• [BRIEF] What you give back must match the data exactly, minus the pictures.

Saved entries
==============================
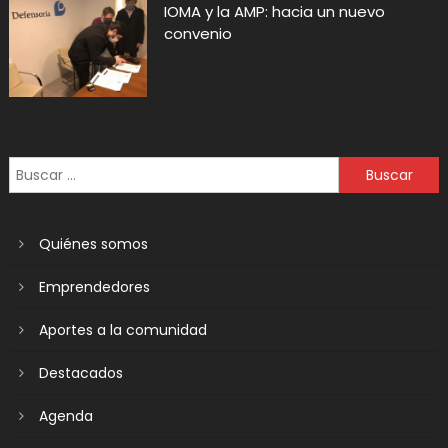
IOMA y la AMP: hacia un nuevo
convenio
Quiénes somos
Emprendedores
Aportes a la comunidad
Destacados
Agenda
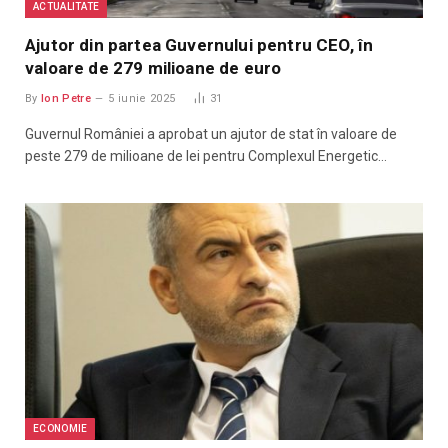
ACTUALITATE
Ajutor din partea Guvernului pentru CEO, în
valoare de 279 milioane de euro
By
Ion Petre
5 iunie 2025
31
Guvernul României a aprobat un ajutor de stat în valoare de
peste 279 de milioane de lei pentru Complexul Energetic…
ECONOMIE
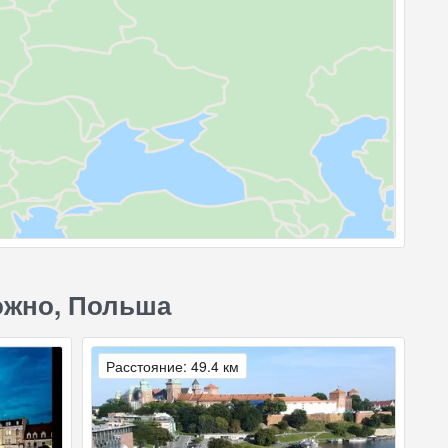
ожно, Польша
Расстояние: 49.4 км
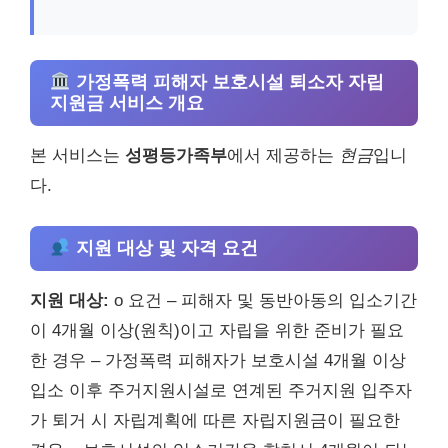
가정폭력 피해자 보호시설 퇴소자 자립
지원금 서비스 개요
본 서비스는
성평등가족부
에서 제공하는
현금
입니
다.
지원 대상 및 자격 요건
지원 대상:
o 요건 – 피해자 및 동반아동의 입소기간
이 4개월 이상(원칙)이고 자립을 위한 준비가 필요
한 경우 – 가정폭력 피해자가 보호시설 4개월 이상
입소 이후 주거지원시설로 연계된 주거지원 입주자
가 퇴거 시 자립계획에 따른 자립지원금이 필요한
==============================
• [SOLUTION TO THIS PROBLEM]
IOMA y la AMP: hacia un nuevo
convenio
Quiénes somos
Emprendedores
Aportes a la comunidad
Destacados
Agenda
ACTUALITATE
Ajutor din partea Guvernului pentru CEO, în
valoare de 279 milioane de euro
By
Ion Petre
5 iunie 2025
31
Guvernul României a aprobat un ajutor de stat în valoare de
peste 279 de milioane de lei pentru Complexul Energetic…
ECONOMIE
ожно, Польша
Расстояние: 49.4 км
가정폭력 피해자 보호시설 퇴소자 자립
지원금 서비스 개요
본 서비스는
성평등가족부
에서 제공하는
현금
입니
다.
지원 대상 및 자격 요건
지원 대상:
o 요건 – 피해자 및 동반아동의 입소기간
이 4개월 이상(원칙)이고 자립을 위한 준비가 필요
한 경우 – 가정폭력 피해자가 보호시설 4개월 이상
입소 이후 주거지원시설로 연계된 주거지원 입주자
가 퇴거 시 자립계획에 따른 자립지원금이 필요한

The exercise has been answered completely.